Updated: September 24, 2013 at 7:45 am
A woman who says her 19-year-old son died after smoking synthetic marijuana has filed a wrongful death suit against a Colorado Springs convenience store.
Stephane Colbert alleges that her son, Nicholas A. Colbert, died in 2011 after using a pot alternative called Mr. Smiley that he purchased from The Kwik Stop at 1125 S. Chelton Road, according to a news release from her Denver attorneys.
The product is similar to "Spice" and "K2" - unregulated, over-the-counter products containing undisclosed and potentially dangerous chemicals said to mimic the effects of pot.
Use of the marijuana alternatives, which are often marketed as incense that is "not for human consumption," has led to health concerns across the country, including in Colorado, where three deaths and dozens of hospitalizations are under investigation to see if they are linked to use of the products, officials say.
In May 2011, the federal government banned some chemicals associated with the products, making their sale illegal.
In response, manufacturers of the substances have in some cases altered their recipes with new unregulated chemicals in a bid to skirt the new laws, according to a National Institute on Drug Abuse website. The Drug Enforcement Administration is monitoring sales of the products and evaluating "the need to update the list of banned chemicals."

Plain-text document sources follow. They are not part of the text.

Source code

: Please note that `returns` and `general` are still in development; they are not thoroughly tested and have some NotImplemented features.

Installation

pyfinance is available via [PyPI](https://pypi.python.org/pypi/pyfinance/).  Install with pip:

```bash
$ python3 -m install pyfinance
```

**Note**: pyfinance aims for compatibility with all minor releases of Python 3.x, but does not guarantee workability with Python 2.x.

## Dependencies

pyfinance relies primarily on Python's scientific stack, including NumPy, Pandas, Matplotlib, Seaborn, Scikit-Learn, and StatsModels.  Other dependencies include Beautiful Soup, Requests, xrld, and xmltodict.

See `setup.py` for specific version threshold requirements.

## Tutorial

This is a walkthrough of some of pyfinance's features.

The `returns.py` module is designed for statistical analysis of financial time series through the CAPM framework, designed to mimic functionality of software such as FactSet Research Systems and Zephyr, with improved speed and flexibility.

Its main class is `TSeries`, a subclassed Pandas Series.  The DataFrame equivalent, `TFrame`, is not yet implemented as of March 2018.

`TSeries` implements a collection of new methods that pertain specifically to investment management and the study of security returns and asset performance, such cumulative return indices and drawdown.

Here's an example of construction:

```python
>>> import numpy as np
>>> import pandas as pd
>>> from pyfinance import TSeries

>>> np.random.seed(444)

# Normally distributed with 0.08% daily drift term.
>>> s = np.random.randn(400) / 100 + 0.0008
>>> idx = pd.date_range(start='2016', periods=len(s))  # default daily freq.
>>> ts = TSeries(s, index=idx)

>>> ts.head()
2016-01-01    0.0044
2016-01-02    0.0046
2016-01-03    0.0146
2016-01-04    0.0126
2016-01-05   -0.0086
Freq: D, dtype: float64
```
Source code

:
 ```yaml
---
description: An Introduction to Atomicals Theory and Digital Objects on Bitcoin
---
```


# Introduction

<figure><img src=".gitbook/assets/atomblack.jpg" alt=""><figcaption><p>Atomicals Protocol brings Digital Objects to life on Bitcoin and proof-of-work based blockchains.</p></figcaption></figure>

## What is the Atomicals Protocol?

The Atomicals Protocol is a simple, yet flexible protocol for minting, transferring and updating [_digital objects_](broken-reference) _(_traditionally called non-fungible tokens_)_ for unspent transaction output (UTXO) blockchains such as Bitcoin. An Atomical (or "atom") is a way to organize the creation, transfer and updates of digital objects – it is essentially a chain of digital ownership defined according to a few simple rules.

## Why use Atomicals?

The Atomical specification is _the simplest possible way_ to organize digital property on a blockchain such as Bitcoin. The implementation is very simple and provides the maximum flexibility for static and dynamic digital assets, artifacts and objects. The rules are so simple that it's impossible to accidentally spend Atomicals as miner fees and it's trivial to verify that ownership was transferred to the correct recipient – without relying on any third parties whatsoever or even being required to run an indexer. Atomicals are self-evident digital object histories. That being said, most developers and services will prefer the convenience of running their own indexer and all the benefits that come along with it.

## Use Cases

"Usually by then, the manufacturers have already moved on to another chemical," said David Woodruff, one of Colbert's attorneys. He said that even though the product purchased by Colbert contained banned chemicals, no criminal charges were filed against the store or its employees.
Colbert's lawsuit, filed in Denver District Court, alleges that Nicholas Colbert purchased Mr. Smiley from The Kwik Stop in September 2011 after the federal ban took effect, the news release says. Colbert lives in Colorado Springs.
The lawsuit seeks to prevent continued sales of the product at gas stations at other retail outlets.
The Colorado Department of Public Health and Environment said earlier this month it is partnering with the Centers for Disease Control and Prevention and with local health agencies to investigate dozens of recent hospital admissions related to synthetic marijuana use.
Three deaths may be related to the drugs, which are illegal and whose chemical content, including chemicals sprayed onto the substance, is unknown, health officials said Friday in a news release. Hospitals in the Denver and Colorado Springs metropolitan areas have reported about 75 cases of synthetic pot illness in recent weeks, the agency said.